HerbDoc recently bought more butterfly-friendly plants:
A few weeks ago a group of Master Gardeners took a road trip to a favorite nearby garden center which offers monthly lectures on topic of interest. This one featured a talk and demonstration on attracting moths and butterflies.
The lecture included tips on planting annuals and perennials which 1) attract butterflies and moths seeking pollen and 2) feed hungry caterpillars. It made me realize that I have many butterfly pollen plants in the yard but needed to get busy planting food sources for them to lay their eggs and feed the resultant caterpillars.
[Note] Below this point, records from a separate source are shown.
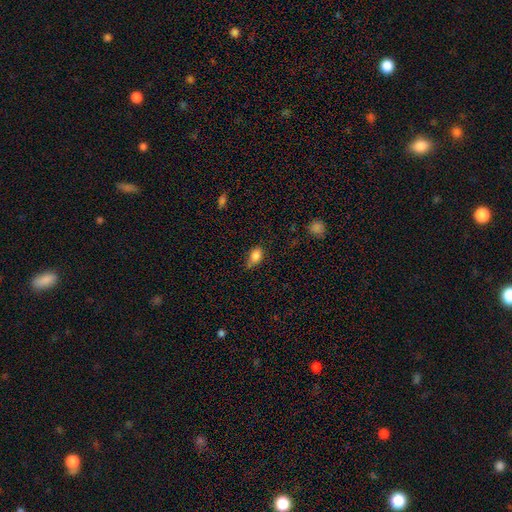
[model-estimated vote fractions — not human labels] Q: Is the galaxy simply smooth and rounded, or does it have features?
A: smooth — 84%.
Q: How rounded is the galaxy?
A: in between — 80%.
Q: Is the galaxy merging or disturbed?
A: none — 49%.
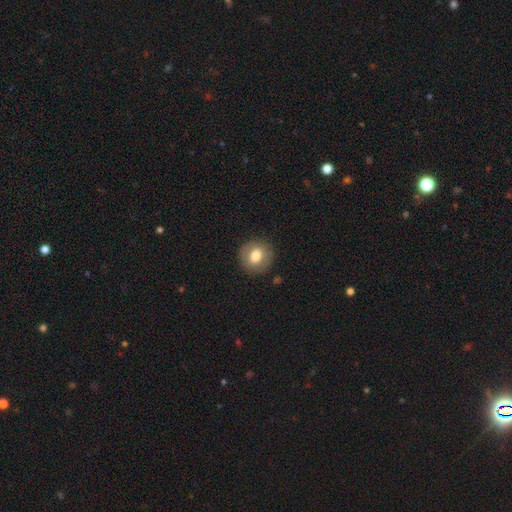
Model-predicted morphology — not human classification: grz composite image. It shows a smooth galaxy with no disk features (73%) that is round (82%). Merging: none (87%).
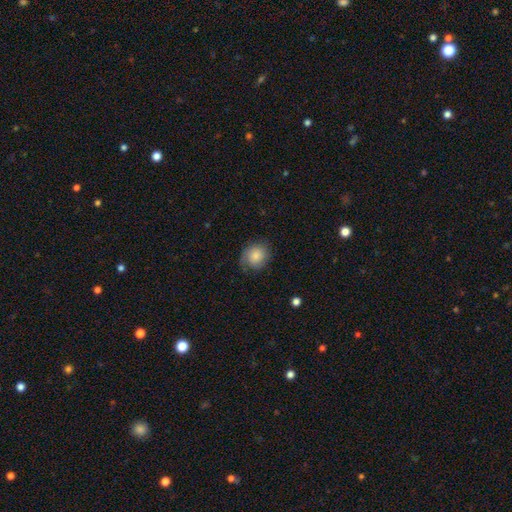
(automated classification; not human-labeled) Smooth or featured? Predicted: smooth (p=0.72). How rounded? Predicted: round (p=0.74). Merging? Predicted: none (p=0.67).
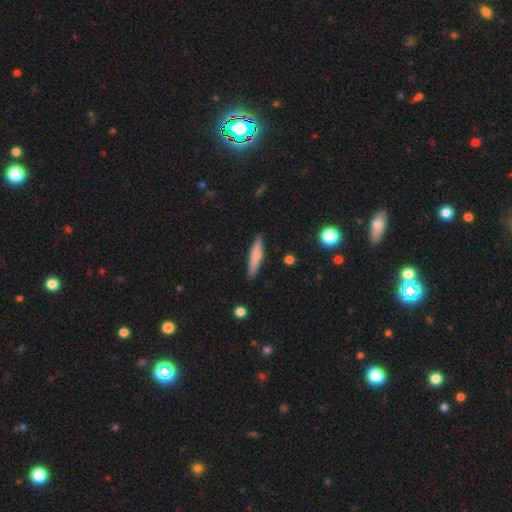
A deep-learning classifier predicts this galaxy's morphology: The model was most divided on "smooth or featured": smooth: 75%, featured or disk: 19%, star or artifact: 6%. More confident: merging — none (88%); how rounded — cigar-shaped (86%).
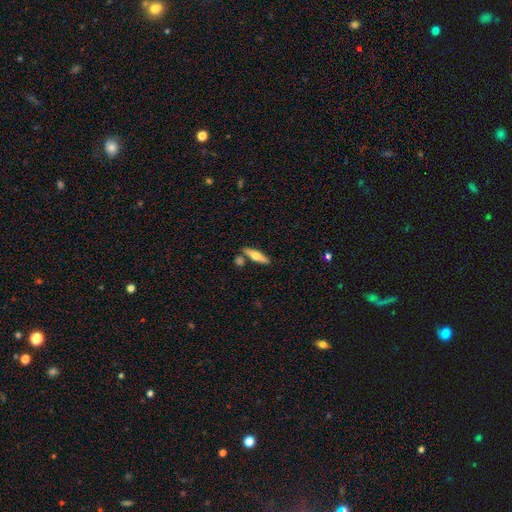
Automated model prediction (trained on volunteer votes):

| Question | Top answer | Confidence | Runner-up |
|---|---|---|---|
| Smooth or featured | smooth | 53% | featured or disk (41%) |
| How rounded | cigar-shaped | 65% | in between (32%) |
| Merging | none | 75% | merger (12%) |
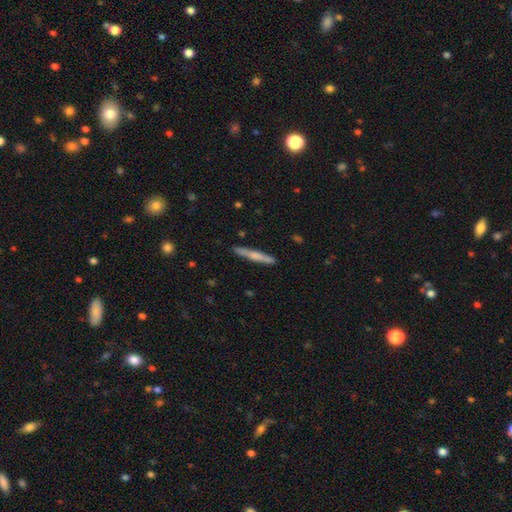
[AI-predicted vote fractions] smooth 53%, featured or disk 41%, star or artifact 6%. Down the decision tree: how rounded — cigar-shaped (96%); merging — none (90%).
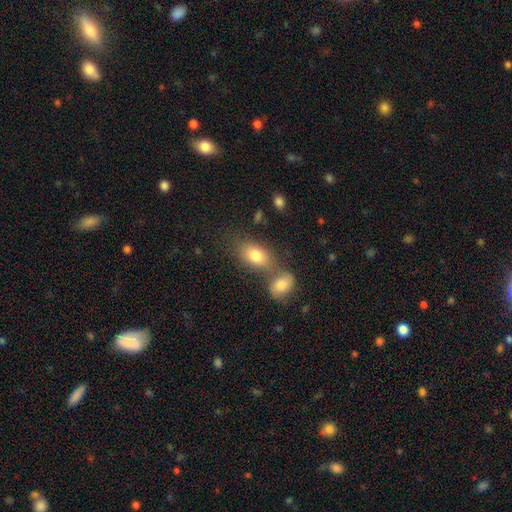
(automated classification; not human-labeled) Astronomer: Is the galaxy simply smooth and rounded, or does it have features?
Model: smooth — 80%.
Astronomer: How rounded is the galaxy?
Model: in between — 87%.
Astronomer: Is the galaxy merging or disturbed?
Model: none — 47% (runner-up: merger, 38%).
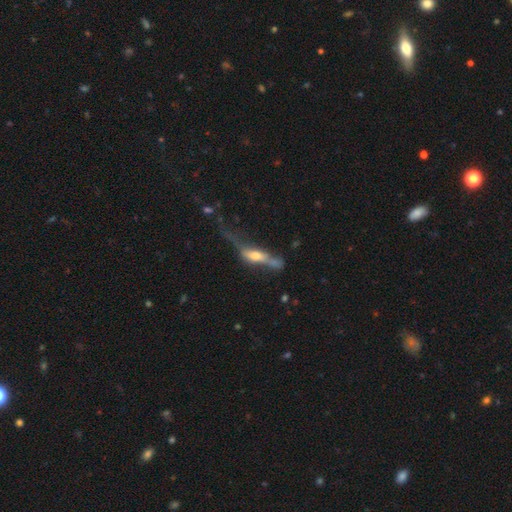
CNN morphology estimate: type=featured or disk (53%); edge-on=yes (70%); merging=major disturbance (38%).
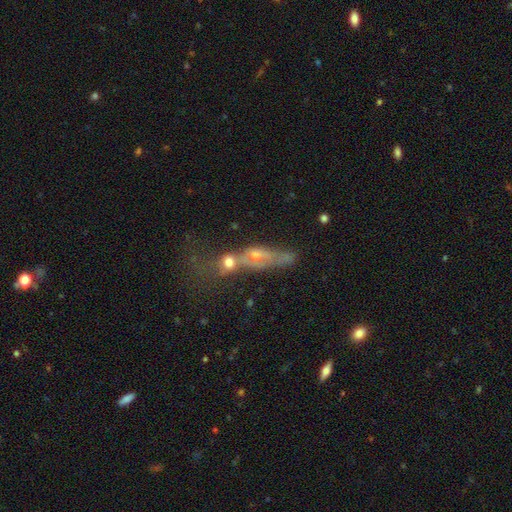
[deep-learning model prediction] Q: Smooth or featured?
A: featured or disk (52%); runner-up: smooth (33%)
Q: Edge-on disk?
A: no (67%); runner-up: yes (33%)
Q: Merging?
A: merger (45%); runner-up: major disturbance (21%)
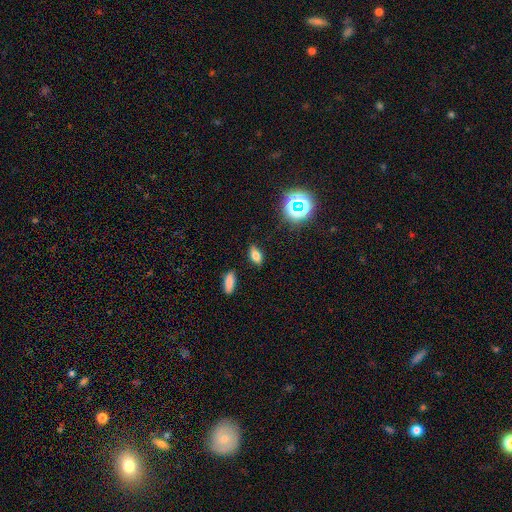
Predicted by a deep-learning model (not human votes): The model was most divided on "smooth or featured": smooth: 71%, star or artifact: 17%, featured or disk: 13%. More confident: merging — none (85%); how rounded — in between (83%).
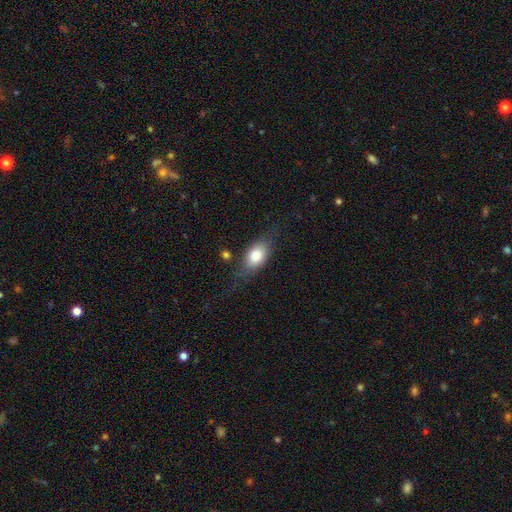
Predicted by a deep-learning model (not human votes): This appears to be a smooth galaxy with no disk features (75%) that is in between round and cigar-shaped (82%). Merging: none (65%).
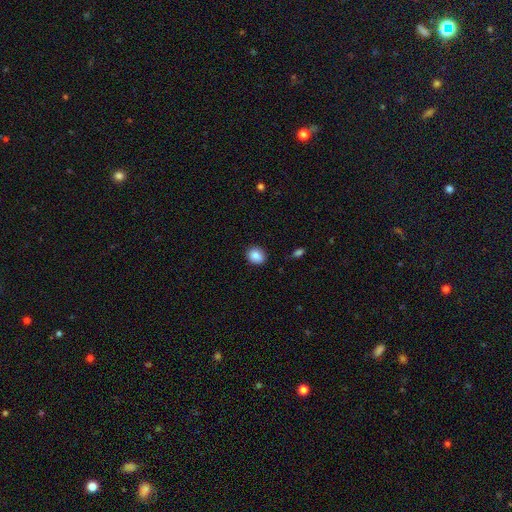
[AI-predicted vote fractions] Smooth or featured?
  - smooth: 87% *
  - star or artifact: 8%
  - featured or disk: 5%
How rounded?
  - round: 69% *
  - in between: 30%
  - cigar-shaped: 1%
Merging?
  - none: 89% *
  - minor disturbance: 8%
  - major disturbance: 2%
  - merger: 1%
Unable to resist the gorgeous plants available in the garden area, I purchased some annual asclepias (common names given were balloon flower and hairy balls), a deep red honeysuckle, a few “Little Joe” Joe Pye Weed, and a pink coreopsis “Heaven’s Gate”. As an aside, I already grow “Little Joe” in the garden, and I love this plant for its sturdiness and ability to spread.
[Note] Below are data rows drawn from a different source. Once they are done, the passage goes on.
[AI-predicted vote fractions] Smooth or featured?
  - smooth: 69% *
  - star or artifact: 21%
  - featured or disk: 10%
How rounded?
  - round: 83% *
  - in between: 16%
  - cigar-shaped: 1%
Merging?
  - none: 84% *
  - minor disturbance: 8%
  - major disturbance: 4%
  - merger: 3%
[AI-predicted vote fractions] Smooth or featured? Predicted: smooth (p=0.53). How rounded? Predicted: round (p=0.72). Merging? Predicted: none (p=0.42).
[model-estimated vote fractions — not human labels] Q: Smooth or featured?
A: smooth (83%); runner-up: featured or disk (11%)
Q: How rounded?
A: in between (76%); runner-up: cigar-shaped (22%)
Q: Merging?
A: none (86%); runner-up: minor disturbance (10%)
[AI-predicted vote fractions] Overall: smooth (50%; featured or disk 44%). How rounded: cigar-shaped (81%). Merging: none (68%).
We then walked to a greenhouse called the Butterfly Pavilion. Guided tours are offered here for children and adults on a daily basis during the season. The pavilion is packed with all of the plants that butterflies and moths love. It was a riot of color with all stages of butterfly development present. One monarch has just broken through its pups and was drying its wings on the walls of the greenhouse. Gardeners hunted for the various stages of growth and were rewarded by locating all of them.
It was a very informative day and I highly recommend it for parents and grandparents looking for something to do in the waning days of summer. A great illustrated book for those looking to welcome more wildlife into their yards and gardens is Bringing Nature Home by Douglas W. Tallamy.
Editor’s note: I grow “Little Joe” too and the butterflies and I love it.
That is such an interesting picture. Do they spin their cocoons on those push pins?
The staff goes around the enclosure and picks out a few cocoons so it will be easier for folks to see the different stages of development. It really was interesting to see them like that, and it apparently doesn’t hurt them at all to be moved to the wall location!
That’s very cool. I’d love to see it.
It was amazing and something I’ve never been able to keep track of in the garden. The adults present were fascinated, but I’m sure the faces of little ones would be something to behold when they discovered the process!
I’d have really liked to have been at this lecture, it sound’s really interesting. Great pic, too!
A little belated, but thanks for the compliment on the pic, Simon. I’m new at using this camera, and to tell the truth, this was the one photo that was good enough to publish. Hopefully I’ll get the hang of it with more practice!